* [Work request]: What you produce should be the lines from the line containing "## Fitness app features" through the last line below, both ends included, reproduced exactly and without pictures.

* [Entries supplied]:
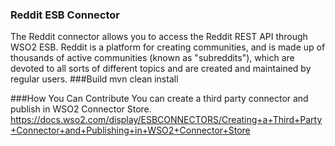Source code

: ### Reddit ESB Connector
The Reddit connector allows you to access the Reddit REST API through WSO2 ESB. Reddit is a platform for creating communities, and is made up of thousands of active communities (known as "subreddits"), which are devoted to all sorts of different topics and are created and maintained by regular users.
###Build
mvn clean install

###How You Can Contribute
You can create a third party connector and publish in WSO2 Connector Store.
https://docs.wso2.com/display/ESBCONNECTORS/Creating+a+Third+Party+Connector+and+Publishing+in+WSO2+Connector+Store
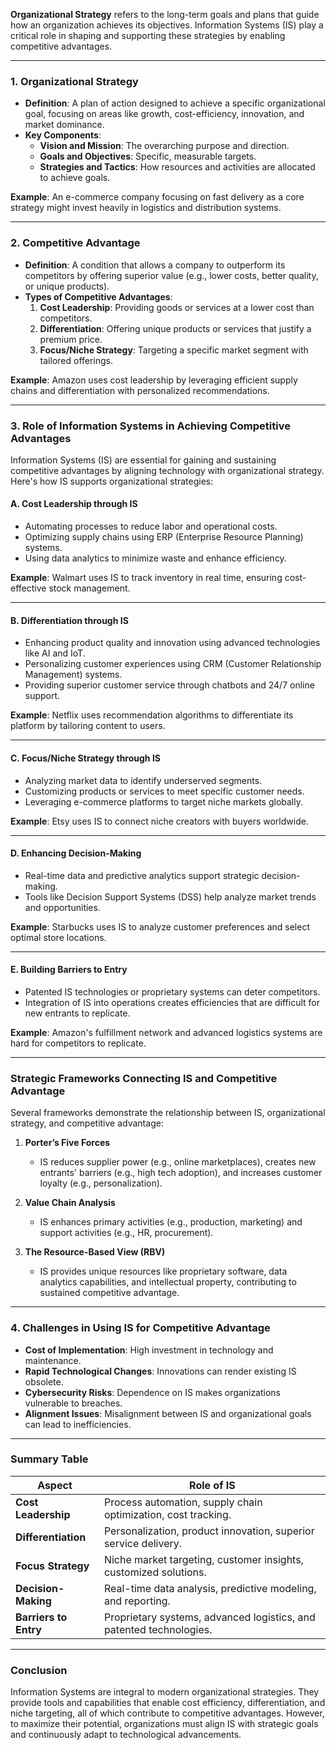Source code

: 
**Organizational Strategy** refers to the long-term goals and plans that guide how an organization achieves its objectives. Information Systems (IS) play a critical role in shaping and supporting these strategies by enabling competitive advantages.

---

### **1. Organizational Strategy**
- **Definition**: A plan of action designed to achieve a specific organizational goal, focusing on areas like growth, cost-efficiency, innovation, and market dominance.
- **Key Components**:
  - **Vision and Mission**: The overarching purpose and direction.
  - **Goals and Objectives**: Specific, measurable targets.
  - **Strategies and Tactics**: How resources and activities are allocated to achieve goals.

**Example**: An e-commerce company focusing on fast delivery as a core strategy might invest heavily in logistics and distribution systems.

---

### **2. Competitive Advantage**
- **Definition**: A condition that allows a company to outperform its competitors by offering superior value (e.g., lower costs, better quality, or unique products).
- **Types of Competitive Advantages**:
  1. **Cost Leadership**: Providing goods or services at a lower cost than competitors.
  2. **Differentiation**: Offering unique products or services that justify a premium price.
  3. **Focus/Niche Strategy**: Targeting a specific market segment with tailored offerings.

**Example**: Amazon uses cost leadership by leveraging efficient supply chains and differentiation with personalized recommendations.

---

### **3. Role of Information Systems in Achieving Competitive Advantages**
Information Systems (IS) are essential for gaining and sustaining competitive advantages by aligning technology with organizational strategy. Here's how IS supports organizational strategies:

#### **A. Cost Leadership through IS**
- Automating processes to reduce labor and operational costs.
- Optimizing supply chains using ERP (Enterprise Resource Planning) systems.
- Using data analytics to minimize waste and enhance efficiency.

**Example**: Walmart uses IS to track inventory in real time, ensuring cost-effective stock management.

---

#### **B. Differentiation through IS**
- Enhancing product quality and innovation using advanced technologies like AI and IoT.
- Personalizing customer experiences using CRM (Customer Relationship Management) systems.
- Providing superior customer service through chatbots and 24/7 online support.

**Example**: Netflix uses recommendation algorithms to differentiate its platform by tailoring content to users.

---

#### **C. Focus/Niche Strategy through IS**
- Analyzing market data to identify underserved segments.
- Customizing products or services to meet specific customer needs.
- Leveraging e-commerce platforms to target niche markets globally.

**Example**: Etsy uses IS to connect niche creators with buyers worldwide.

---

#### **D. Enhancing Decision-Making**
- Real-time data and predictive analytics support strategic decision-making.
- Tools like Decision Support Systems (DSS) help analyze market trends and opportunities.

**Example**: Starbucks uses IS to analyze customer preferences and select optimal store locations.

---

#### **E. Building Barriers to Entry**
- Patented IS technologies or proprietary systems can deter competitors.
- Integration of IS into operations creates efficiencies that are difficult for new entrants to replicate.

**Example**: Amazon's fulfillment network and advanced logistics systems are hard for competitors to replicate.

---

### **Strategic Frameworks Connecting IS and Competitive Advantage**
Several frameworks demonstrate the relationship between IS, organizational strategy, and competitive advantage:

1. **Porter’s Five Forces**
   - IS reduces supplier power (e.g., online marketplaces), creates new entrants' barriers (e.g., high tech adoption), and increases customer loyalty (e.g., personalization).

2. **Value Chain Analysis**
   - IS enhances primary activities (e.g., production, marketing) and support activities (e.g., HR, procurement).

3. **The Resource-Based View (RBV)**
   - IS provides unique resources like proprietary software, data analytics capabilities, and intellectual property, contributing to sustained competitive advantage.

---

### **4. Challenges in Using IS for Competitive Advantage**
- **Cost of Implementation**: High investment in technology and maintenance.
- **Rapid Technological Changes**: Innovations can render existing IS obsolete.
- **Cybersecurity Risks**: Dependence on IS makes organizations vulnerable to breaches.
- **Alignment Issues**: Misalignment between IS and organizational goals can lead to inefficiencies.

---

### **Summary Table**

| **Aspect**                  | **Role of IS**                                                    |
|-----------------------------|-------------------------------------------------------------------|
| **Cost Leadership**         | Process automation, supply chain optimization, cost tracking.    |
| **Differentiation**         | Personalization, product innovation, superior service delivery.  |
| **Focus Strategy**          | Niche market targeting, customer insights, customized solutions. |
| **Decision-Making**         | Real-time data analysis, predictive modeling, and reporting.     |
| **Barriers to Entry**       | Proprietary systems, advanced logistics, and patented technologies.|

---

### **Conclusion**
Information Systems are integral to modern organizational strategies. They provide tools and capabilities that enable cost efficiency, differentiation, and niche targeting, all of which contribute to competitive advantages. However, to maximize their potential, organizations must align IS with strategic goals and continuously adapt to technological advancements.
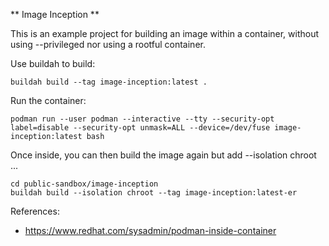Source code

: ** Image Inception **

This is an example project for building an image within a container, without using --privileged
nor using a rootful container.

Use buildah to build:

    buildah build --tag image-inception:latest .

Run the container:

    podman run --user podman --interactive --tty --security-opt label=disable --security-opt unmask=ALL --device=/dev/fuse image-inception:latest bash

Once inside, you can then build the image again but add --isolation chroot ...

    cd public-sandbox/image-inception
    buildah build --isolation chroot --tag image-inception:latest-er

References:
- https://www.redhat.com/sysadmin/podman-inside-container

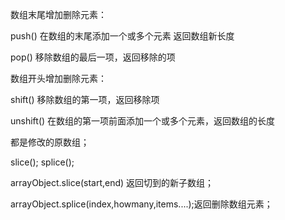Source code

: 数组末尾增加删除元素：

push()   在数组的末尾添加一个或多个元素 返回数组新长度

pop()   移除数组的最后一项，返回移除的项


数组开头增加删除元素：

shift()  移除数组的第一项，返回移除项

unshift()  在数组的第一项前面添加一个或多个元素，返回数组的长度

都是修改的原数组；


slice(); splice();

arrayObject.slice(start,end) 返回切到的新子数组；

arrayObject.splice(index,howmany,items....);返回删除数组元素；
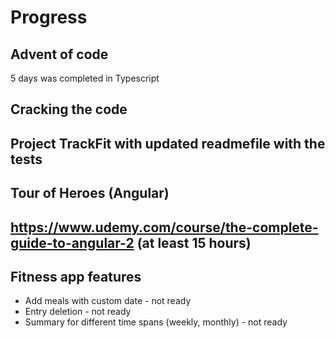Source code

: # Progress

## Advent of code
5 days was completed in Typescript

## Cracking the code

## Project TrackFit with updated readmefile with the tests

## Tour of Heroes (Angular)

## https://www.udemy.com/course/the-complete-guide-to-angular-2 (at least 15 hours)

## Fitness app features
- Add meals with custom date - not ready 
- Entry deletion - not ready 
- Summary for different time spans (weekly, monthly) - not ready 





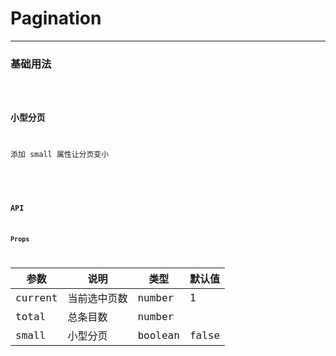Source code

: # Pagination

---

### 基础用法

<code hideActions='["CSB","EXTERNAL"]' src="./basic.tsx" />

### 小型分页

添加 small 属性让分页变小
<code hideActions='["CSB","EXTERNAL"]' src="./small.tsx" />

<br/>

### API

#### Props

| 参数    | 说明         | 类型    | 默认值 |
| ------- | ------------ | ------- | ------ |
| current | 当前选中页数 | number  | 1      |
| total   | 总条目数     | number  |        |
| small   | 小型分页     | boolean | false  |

* [Result of this task]:
## Fitness app features
- Add meals with custom date - not ready 
- Entry deletion - not ready 
- Summary for different time spans (weekly, monthly) - not ready 





Source code

: # Pagination

---

### 基础用法

<code hideActions='["CSB","EXTERNAL"]' src="./basic.tsx" />

### 小型分页

添加 small 属性让分页变小
<code hideActions='["CSB","EXTERNAL"]' src="./small.tsx" />

<br/>

### API

#### Props

| 参数    | 说明         | 类型    | 默认值 |
| ------- | ------------ | ------- | ------ |
| current | 当前选中页数 | number  | 1      |
| total   | 总条目数     | number  |        |
| small   | 小型分页     | boolean | false  |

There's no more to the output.